Looking over the edge

What we now know about matter has been gathered up into what is called the Standard Model. This model starts with the fundamental particles, such as quarks, electrons, and neutrinos, and the forces that act between them. From there, it is possible to build other particles, such as the proton and neutron. Is this all? Do we have all we need to understand nature? Perhaps not. Why, after the Big Bang, did the universe wind up with an excess of matter rather than nothing? We might have a clue if we could detect the spontaneous separation of positive and negative charge along the spin axis of some particle. Searches have so far have not found such an electric dipole moment.

We intend to keep looking. One standard method people have used is to place a particle in a strong electric field and see if its spin precesses. Such experiments are now pressing their limits of sensitivity, so we need to find ways to search more particles more sensitively. In some crystals, a strong electric field would cause an electric dipole to align along the field. If it Is tied to spin, it is also tied to the magnetic field inside the crystal, and alignment would generate a small magnetic field that could possibly be seen by the most sensitive instruments.
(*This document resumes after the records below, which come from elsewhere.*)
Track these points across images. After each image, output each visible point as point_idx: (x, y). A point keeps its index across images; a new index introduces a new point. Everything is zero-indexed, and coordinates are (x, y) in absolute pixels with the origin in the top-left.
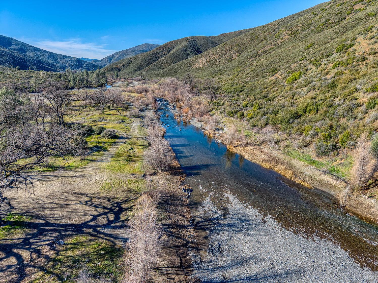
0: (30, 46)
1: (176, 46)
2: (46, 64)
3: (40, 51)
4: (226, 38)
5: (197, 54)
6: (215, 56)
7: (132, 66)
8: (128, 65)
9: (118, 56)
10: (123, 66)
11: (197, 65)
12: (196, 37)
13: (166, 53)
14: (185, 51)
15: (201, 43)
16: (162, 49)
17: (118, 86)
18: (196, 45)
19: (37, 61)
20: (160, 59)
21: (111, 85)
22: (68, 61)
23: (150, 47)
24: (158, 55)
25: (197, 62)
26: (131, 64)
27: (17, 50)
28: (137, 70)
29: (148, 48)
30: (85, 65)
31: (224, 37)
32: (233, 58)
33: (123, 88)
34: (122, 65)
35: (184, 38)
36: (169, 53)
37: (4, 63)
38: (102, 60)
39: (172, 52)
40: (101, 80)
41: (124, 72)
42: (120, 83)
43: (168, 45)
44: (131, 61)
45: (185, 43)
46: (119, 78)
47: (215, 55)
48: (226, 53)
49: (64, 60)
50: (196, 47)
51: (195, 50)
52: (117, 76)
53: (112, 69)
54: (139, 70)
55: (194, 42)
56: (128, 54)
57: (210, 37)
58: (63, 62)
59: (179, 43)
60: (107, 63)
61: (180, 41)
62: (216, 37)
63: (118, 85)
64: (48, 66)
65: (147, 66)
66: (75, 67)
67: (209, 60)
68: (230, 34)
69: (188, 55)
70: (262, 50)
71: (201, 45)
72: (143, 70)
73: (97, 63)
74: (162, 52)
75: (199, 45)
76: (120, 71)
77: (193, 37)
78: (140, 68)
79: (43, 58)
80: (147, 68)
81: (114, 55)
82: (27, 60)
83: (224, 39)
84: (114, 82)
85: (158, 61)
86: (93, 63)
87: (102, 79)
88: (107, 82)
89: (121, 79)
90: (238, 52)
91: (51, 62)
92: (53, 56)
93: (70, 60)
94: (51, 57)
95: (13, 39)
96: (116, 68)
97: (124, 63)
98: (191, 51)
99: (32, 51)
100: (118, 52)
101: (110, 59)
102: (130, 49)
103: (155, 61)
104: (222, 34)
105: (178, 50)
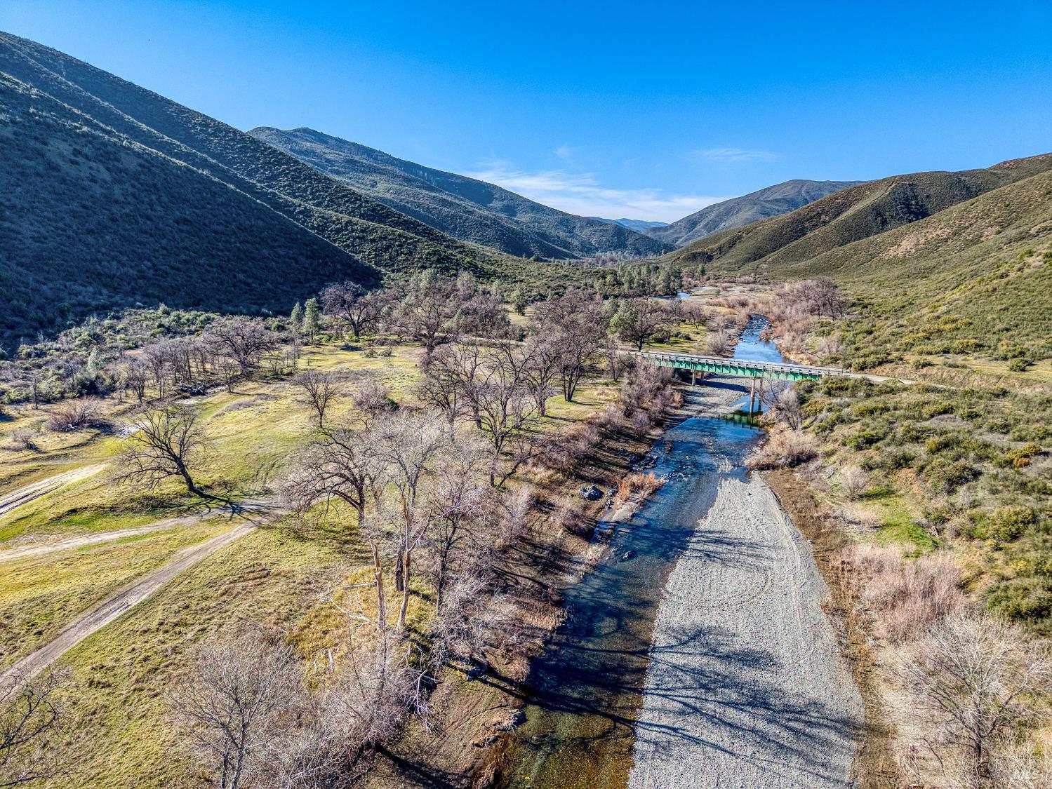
0: (525, 200)
1: (858, 200)
2: (553, 242)
3: (542, 210)
4: (1014, 174)
5: (910, 221)
6: (939, 232)
7: (740, 250)
8: (730, 248)
9: (712, 216)
10: (720, 248)
11: (892, 252)
12: (918, 176)
13: (827, 219)
14: (879, 214)
15: (932, 192)
16: (819, 210)
17: (702, 295)
18: (915, 197)
19: (539, 234)
20: (810, 235)
21: (689, 292)
22: (595, 231)
23: (804, 189)
24: (807, 225)
25: (893, 244)
26: (737, 245)
27: (501, 210)
28: (749, 260)
29: (799, 192)
30: (630, 241)
31: (1010, 172)
32: (983, 239)
33: (707, 299)
34: (715, 246)
35: (884, 180)
36: (835, 217)
37: (489, 241)
38: (672, 226)
39: (842, 217)
40: (672, 284)
41: (718, 264)
42: (707, 288)
43: (837, 199)
44: (740, 238)
45: (882, 192)
46: (705, 277)
47: (941, 229)
48: (971, 225)
49: (588, 231)
50: (913, 202)
51: (909, 209)
52: (703, 272)
53: (694, 257)
54: (755, 260)
55: (909, 189)
56: (740, 210)
57: (962, 173)
58: (585, 234)
59: (867, 192)
60: (683, 234)
61: (871, 186)
62: (983, 172)
63: (701, 292)
64: (558, 245)
65: (775, 249)
66: (609, 246)
67: (924, 240)
68: (1033, 160)
69: (884, 222)
70: (1044, 224)
71: (928, 196)
72: (763, 259)
73: (658, 233)
74: (819, 215)
75: (922, 196)
76: (711, 260)
77: (910, 177)
78: (757, 255)
79: (548, 227)
80: (773, 256)
81: (702, 214)
82: (523, 233)
83: (1008, 175)
84: (695, 286)
85: (805, 237)
86: (649, 235)
87: (674, 281)
88: (681, 286)
89: (709, 279)
90: (1000, 224)
91: (562, 234)
92: (567, 221)
93: (600, 231)
94: (561, 224)
95: (495, 187)
96: (703, 253)
97: (723, 241)
98: (894, 213)
99: (527, 212)
100: (714, 206)
101: (692, 222)
102: (747, 196)
103: (796, 239)
104: (1005, 163)
105: (860, 212)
We are also considering ways that accelerators might be used to push the sensitivity of such searches. As the particles accelerate to close to the speed of light, relativistic effects take the magnetic fields that confine the beam inside the machine and generate electric fields at the particle that are much stronger than that fields that can be made in the lab. Some theorists think that we are close to discovering electric dipoles.